- _Brief_:
For each line below that contains the string "linecap", copy that line.

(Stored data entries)

• • • • •

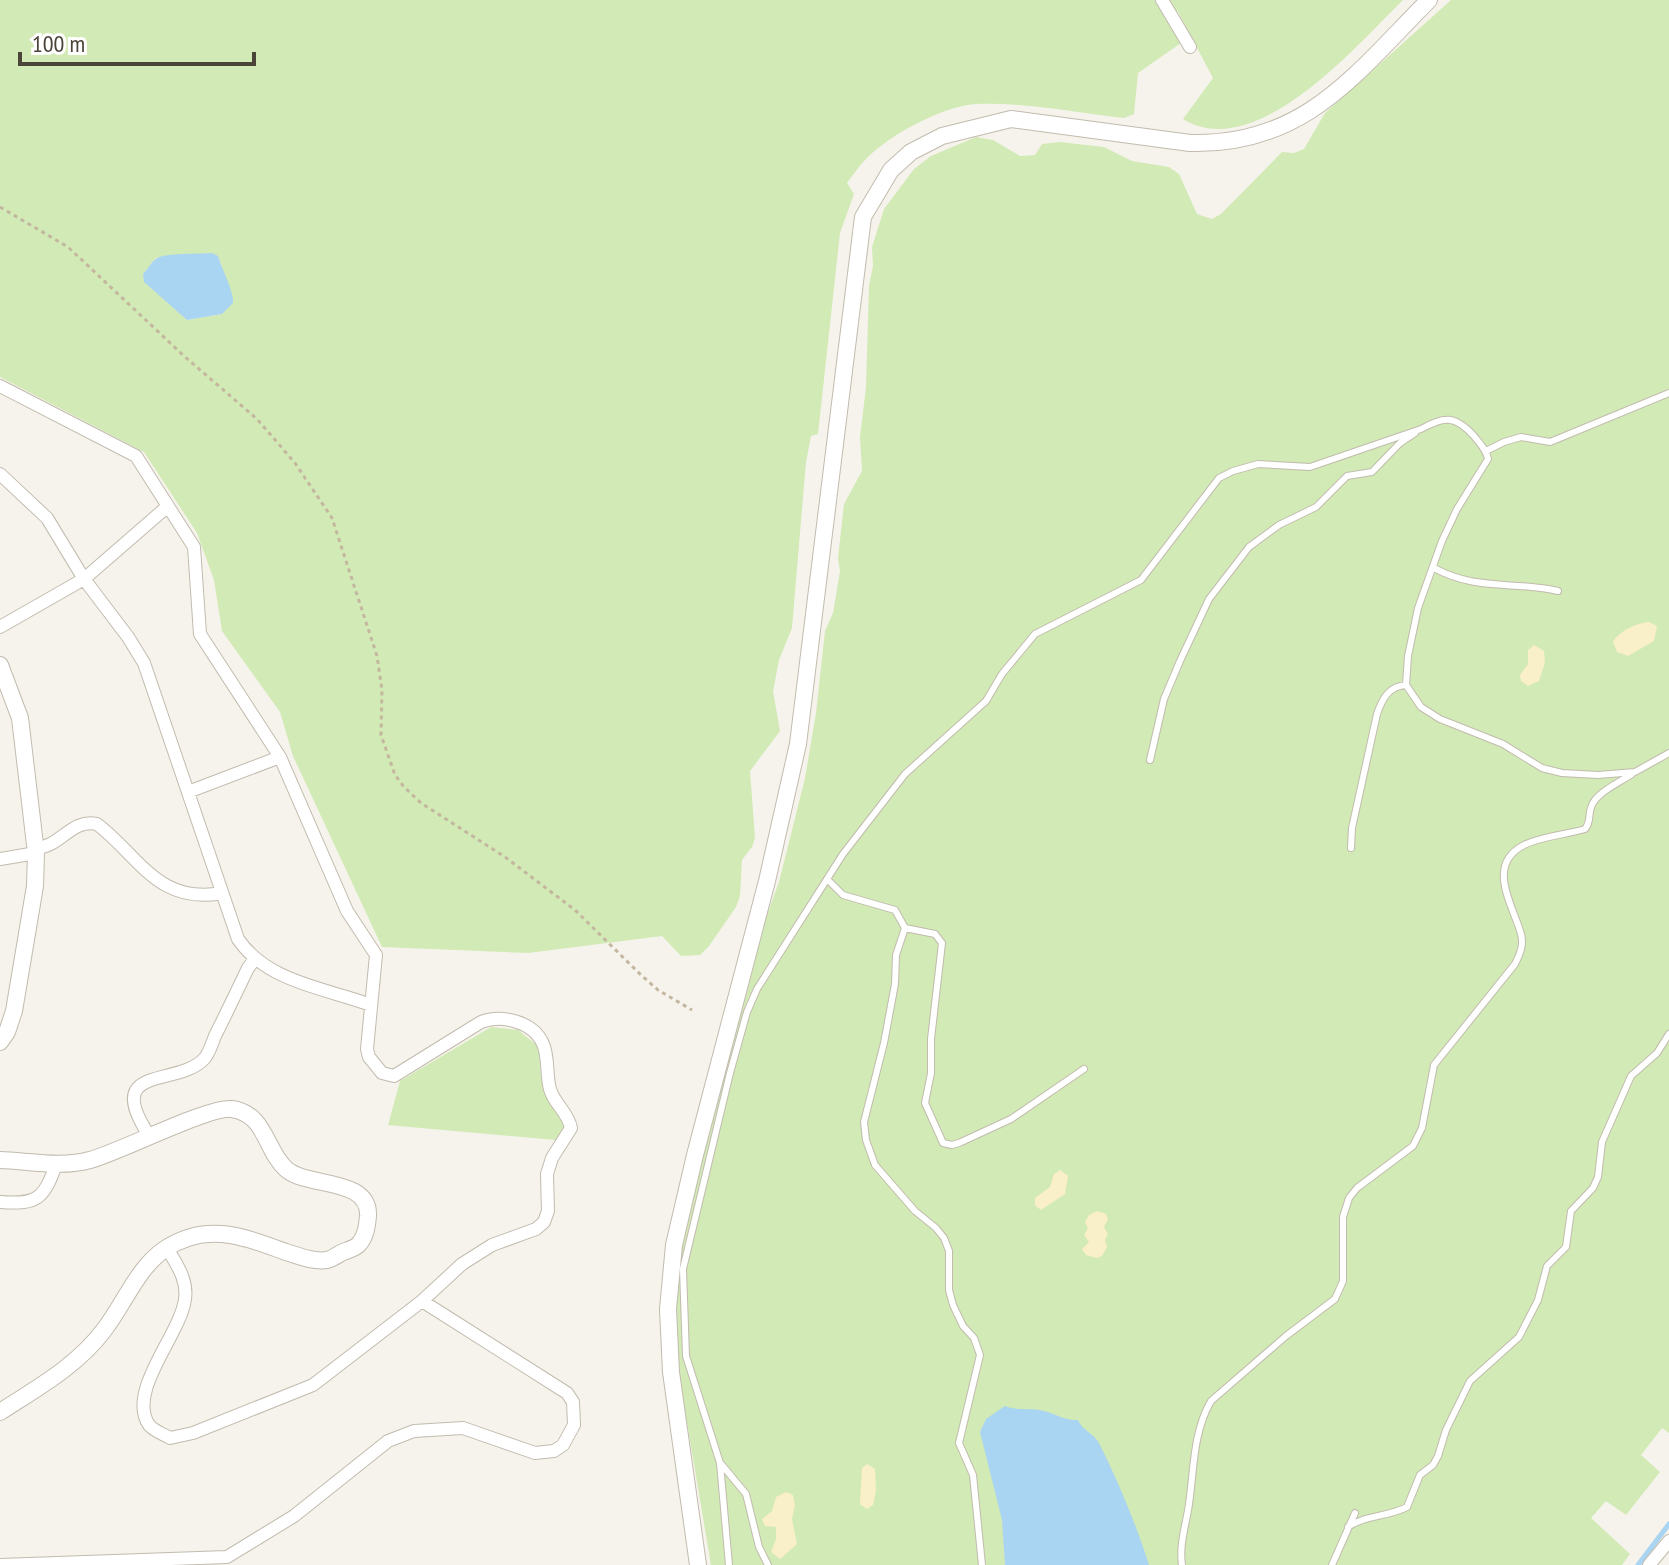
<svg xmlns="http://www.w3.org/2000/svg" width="1669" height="1565" font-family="'PT Sans Narrow',sans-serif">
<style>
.green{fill:#d2eab5;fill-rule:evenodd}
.sand{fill:#f9efc9}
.water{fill:#a9d4f2}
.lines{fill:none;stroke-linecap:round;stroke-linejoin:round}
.stream{stroke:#a9d4f2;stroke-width:5}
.service-casing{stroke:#c2bbae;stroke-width:8}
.minor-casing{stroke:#c2bbae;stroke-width:14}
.tertiary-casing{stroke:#c2bbae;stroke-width:18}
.path{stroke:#c4b79f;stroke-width:3;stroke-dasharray:4 4;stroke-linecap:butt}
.service{stroke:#fff;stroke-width:6}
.minor{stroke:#fff;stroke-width:12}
.tertiary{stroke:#fff;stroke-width:16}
</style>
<rect width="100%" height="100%" fill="#f6f3ec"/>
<path class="green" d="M0,0H1155L1181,43L1138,73L1134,114L1124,118C1076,113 1025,102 976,104C943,106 889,135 866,159C859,166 853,175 847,183L854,194L840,233L818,434L811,436L806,462L792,628L779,660L773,691L780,731L750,771L755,838L752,847L742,860L740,896L736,907L709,946L700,955L681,956L662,936L528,953L382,947L293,756L280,712L222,631L214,580L197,533L144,452L0,377ZM170,255L218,256L227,284L222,314L187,320L143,274L156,258Z
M1165,0H1403C1357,45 1256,164 1183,119L1213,78L1178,12Z
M1451,0H1669V1433L1662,1428L1641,1455L1660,1472L1626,1515L1606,1501L1591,1518L1630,1554L1622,1565H711L677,1363L675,1311L677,1256L711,1118L763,926L779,882L805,778L816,713L825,631L833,613L840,571L838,558L844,504L862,471L860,437L866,387L869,286L873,266L872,247L884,209L914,169L931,156L976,137L993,140L1020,156L1035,155L1042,144L1060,142L1104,147L1132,161L1169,167L1179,174L1197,214L1212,219L1221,214L1282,152L1294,153L1304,149L1325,113Z
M491,1027L518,1030L538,1046C542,1076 539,1099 564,1119L565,1130L555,1140L388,1125L400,1081Z"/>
<path class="sand" d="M1649,622L1657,626L1654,641L1628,656L1617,652L1613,642C1619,631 1637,623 1649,622Z
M1534,645L1544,651L1545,662L1539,681L1528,686L1521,681L1520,675L1528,664V650Z
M1060,1170L1068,1176L1065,1194L1041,1210L1035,1205V1198L1050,1187L1054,1174Z
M1097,1211L1106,1214L1108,1219L1104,1227L1108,1234L1105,1240L1107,1247L1102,1256L1097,1258L1086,1255L1082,1249L1089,1242L1084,1235L1088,1228L1085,1222L1089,1215Z
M867,1464L875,1469L876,1491L873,1505L867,1509L860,1504L862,1468Z
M786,1492L793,1495L795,1505L792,1519L797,1544L780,1559L771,1552L776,1539V1527L765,1526L762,1519L772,1511L776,1497Z"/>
<path class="water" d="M212,253L218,256C222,270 234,291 233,303L222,314L187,320L144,282L143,274C147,270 152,261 157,258C165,253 200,254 212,253Z
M1005,1406C1018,1411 1026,1408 1039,1410C1053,1412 1064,1421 1078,1420C1082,1430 1093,1433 1099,1443C1118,1481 1136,1524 1149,1565H1005L1002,1520L980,1432L986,1419Z"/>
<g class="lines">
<path class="stream" d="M1638,1565L1669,1524"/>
<g class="service-casing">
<path id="service" d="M1486,451L1504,442L1521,437L1550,442L1669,393
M1434,568C1476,591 1514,581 1558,591
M1150,760L1164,699L1180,661L1209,599L1249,547L1279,525L1316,507L1347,476L1372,472L1400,443L1415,433
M1351,848L1352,828L1377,714C1382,699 1389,686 1406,685
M827,879L843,895L895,910L905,928L896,955L895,984L884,1043L864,1122L866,1140L875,1165L915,1211L936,1228L944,1238L949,1251V1290L953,1305L963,1326L974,1338L980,1355L959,1443L973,1475L982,1565
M905,928L935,934L942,943L931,1039V1073L925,1103L943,1143L952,1145L959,1143L1011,1119L1084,1069
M722,1465L746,1494L759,1547L768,1565
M1348,1527C1365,1515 1388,1517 1407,1507L1420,1475L1433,1465L1438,1456L1446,1430L1470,1381L1519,1337L1538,1300L1547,1266L1566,1247L1571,1211L1593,1188L1598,1177L1602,1142L1631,1076L1657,1053L1669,1034
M729,1565L720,1463L686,1356L683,1269L730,1073L747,1012L757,989L843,854L905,774L986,701L1002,674L1035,634L1141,580L1219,478L1233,471L1258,464L1310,467L1421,429C1444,416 1455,415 1474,436C1480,444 1486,449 1488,459L1457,509L1442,541L1418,608L1408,656L1406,685L1421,707L1440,719L1503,744L1542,768L1562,773L1598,775L1635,772L1669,753
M1182,1565C1179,1544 1186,1525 1189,1504C1194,1469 1193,1432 1211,1401L1286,1336L1335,1299L1343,1281V1217L1349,1198L1357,1188L1413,1146L1422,1128L1434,1065L1515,964C1520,954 1524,945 1521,934C1513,905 1485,865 1524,845C1542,836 1565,835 1585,829C1592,821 1587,813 1593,803C1600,791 1620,782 1632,774
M1332,1565L1355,1513"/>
</g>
<g class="minor-casing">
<path id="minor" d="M1162,0L1190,47
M0,386L136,456L194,547L200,634L280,757L347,911L376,955L367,1049L369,1057L382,1073L394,1076L481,1022C502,1014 534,1022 543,1044C549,1057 546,1075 550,1089C554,1104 568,1112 571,1128L552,1158L547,1174L548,1211L544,1222L536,1229L492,1245L462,1264L422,1301L313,1385L193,1433L170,1438C163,1434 154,1431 149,1425C126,1391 181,1334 185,1299C188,1279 176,1264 167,1248
M0,474L47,518L84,579L128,637L144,663L238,939C267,982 325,988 371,1005
M0,627L84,579L168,506
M188,792L280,757
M35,848C60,848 71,818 97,824C139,856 158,905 222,893
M0,859L36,853
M150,1137C101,1063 176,1088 204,1059C209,1054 212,1043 215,1036C226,1014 237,991 248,968L255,959
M0,1202C39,1205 44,1198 57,1162
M0,1565L227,1557L294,1516L388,1441L414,1431L463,1428L535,1453L554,1451L563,1445L574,1425L573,1402L567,1393L422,1301
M1649,1565L1669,1541"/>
</g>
<g class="tertiary-casing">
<path id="tertiary" d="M0,665L20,718L36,853L35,886L14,1011L7,1032L0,1042
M0,1160C28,1161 63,1168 90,1160C120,1152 209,1106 232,1109C266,1114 265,1150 286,1169C307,1188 370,1177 368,1216C367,1226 366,1236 359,1244C356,1248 348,1250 343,1252C339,1254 332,1259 327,1260C313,1262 299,1256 286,1252C244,1237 207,1221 165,1249C137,1268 125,1303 104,1330C77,1366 37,1388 0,1412
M698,1565L671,1372L668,1309L674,1245L695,1155L767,881L798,744L863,217L891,170L911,152L942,136L1011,119L1190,143C1305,146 1356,73 1429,0"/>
</g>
<path class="path" d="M0,207L68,247L184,356L257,419L295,463L332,518L377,656L382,690L381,735L395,775L404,787L421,803L505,857L575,910L641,975L658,990L692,1010"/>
<use href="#service" class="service"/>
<use href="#minor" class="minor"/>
<use href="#tertiary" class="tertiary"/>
</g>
<path d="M20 52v12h234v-12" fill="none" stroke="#4b4439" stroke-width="4"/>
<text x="32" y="52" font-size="24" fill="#4b4439" stroke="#ffffff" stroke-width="6" paint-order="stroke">100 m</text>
</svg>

• • • • •

- _Solution to the exercise_:
.lines{fill:none;stroke-linecap:round;stroke-linejoin:round}
.path{stroke:#c4b79f;stroke-width:3;stroke-dasharray:4 4;stroke-linecap:butt}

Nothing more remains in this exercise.